It’s not every day you get word of vehicle parts being recycled into houses for bats – yes, BATS – but that’s exactly what Eagle Scout Matthew Netherland did with scrap Chevrolet Volt battery box covers donated by General Motors.
For an Eagle Scout project, Netherland (standing in the middle in photo at right) – from Boy Scout Troop 185 from Clarkston, MI – one of his friends and two adult mentors built about 30 such “bat houses” out of those scrap battery covers in about two months’ time. Generally, about 100 or so bats are able to live in each five-chambered “home” crafted from those scrap car parts.
Emily McDonald, an environmental engineer with GM who coordinated with Netherland on his project, noted that reusing battery covers this way keeps them out of landfills, while their use as bat homes allows “biodiversity” to thrive along the river habitats where they’ll be placed.

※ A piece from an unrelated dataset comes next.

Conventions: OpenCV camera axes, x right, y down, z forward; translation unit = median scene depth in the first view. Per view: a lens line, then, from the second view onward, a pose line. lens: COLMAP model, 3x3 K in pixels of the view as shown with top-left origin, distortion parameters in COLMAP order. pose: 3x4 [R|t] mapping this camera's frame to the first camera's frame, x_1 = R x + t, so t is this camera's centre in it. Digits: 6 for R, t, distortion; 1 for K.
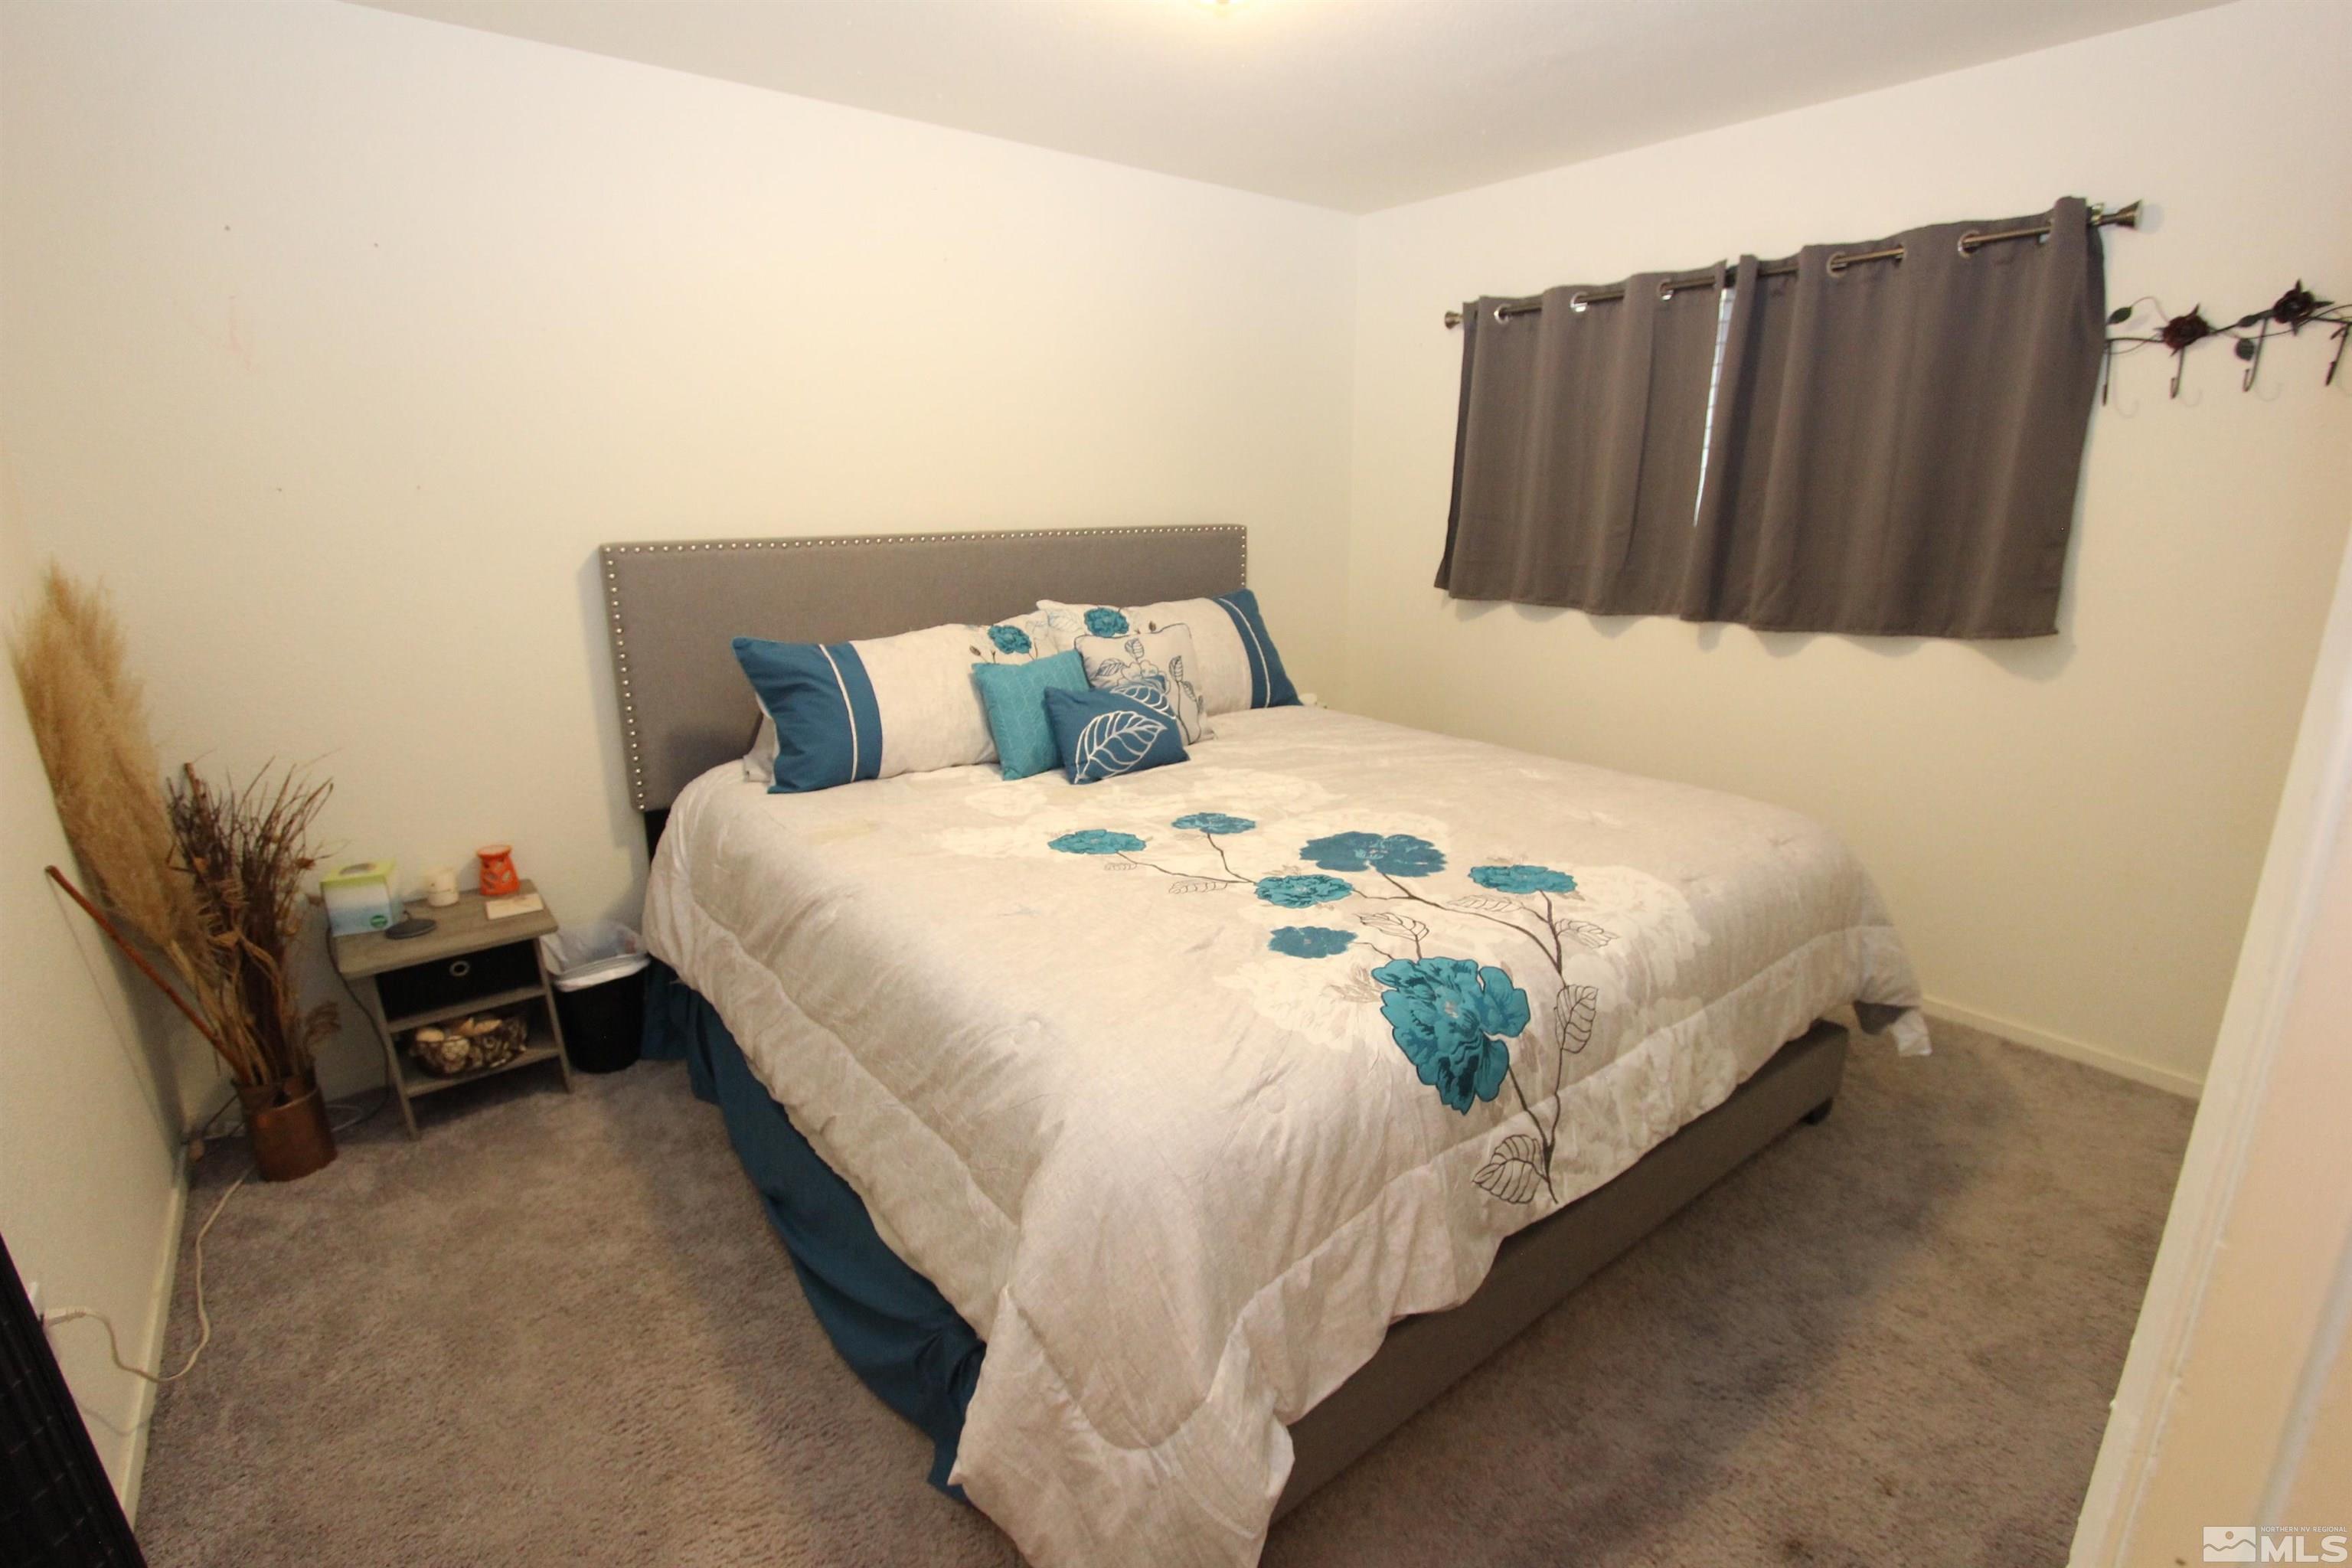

[Utility company Consumers Energy is also contributing to Netherland’s project by installing 22 of his “bat boxes” at various locations within its service area. And if you don’t think bats are important from an ecological perspective, check out the video below.]
"We've worked with renowned bat experts on our bat house design and are grateful that we can partner with others who share our passion for conservation and will help us make a lasting impact,” McDonald noted. “The Volt battery covers are made with durable material and will result in wildlife nesting opportunities for a long time."
She added that GM has built more than 520 wood duck, bat and bluebird nesting boxes from Volt battery covers, with many peppered throughout the grounds at various company facilities.
Certainly gives new meaning to the phrase "going batty" now doesn't it?